● **Instruction**
Format the lines below as a numbered list, leaving out any blank lines.

##### Recorded data #####

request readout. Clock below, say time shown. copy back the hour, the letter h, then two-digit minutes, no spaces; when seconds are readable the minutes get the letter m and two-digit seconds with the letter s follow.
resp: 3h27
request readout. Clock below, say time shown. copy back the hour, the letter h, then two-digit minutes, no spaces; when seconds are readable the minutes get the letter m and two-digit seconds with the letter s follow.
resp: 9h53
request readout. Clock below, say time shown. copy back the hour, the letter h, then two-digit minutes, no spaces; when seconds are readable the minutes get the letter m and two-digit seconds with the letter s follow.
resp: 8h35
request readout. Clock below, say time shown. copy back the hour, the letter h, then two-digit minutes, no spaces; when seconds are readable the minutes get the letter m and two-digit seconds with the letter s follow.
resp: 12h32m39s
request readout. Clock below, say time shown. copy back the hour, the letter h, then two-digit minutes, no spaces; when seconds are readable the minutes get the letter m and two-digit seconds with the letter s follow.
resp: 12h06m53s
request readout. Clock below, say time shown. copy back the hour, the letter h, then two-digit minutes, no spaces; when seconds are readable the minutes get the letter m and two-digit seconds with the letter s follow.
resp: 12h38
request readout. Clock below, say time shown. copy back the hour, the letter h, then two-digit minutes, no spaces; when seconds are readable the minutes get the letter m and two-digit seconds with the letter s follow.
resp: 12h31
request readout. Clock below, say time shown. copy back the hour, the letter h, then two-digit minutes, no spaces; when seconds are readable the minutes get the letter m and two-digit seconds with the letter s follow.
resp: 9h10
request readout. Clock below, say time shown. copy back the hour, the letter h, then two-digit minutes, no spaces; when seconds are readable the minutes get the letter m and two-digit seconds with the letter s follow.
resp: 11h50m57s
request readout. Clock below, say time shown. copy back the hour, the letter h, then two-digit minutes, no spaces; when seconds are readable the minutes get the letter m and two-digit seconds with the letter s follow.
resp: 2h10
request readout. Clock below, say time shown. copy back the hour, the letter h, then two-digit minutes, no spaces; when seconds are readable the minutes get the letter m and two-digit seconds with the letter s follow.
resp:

#####

● **Final answer**
1. request readout. Clock below, say time shown. copy back the hour, the letter h, then two-digit minutes, no spaces; when seconds are readable the minutes get the letter m and two-digit seconds with the letter s follow.
2. resp: 3h27
3. request readout. Clock below, say time shown. copy back the hour, the letter h, then two-digit minutes, no spaces; when seconds are readable the minutes get the letter m and two-digit seconds with the letter s follow.
4. resp: 9h53
5. request readout. Clock below, say time shown. copy back the hour, the letter h, then two-digit minutes, no spaces; when seconds are readable the minutes get the letter m and two-digit seconds with the letter s follow.
6. resp: 8h35
7. request readout. Clock below, say time shown. copy back the hour, the letter h, then two-digit minutes, no spaces; when seconds are readable the minutes get the letter m and two-digit seconds with the letter s follow.
8. resp: 12h32m39s
9. request readout. Clock below, say time shown. copy back the hour, the letter h, then two-digit minutes, no spaces; when seconds are readable the minutes get the letter m and two-digit seconds with the letter s follow.
10. resp: 12h06m53s
11. request readout. Clock below, say time shown. copy back the hour, the letter h, then two-digit minutes, no spaces; when seconds are readable the minutes get the letter m and two-digit seconds with the letter s follow.
12. resp: 12h38
13. request readout. Clock below, say time shown. copy back the hour, the letter h, then two-digit minutes, no spaces; when seconds are readable the minutes get the letter m and two-digit seconds with the letter s follow.
14. resp: 12h31
15. request readout. Clock below, say time shown. copy back the hour, the letter h, then two-digit minutes, no spaces; when seconds are readable the minutes get the letter m and two-digit seconds with the letter s follow.
16. resp: 9h10
17. request readout. Clock below, say time shown. copy back the hour, the letter h, then two-digit minutes, no spaces; when seconds are readable the minutes get the letter m and two-digit seconds with the letter s follow.
18. resp: 11h50m57s
19. request readout. Clock below, say time shown. copy back the hour, the letter h, then two-digit minutes, no spaces; when seconds are readable the minutes get the letter m and two-digit seconds with the letter s follow.
20. resp: 2h10
21. request readout. Clock below, say time shown. copy back the hour, the letter h, then two-digit minutes, no spaces; when seconds are readable the minutes get the letter m and two-digit seconds with the letter s follow.
22. resp:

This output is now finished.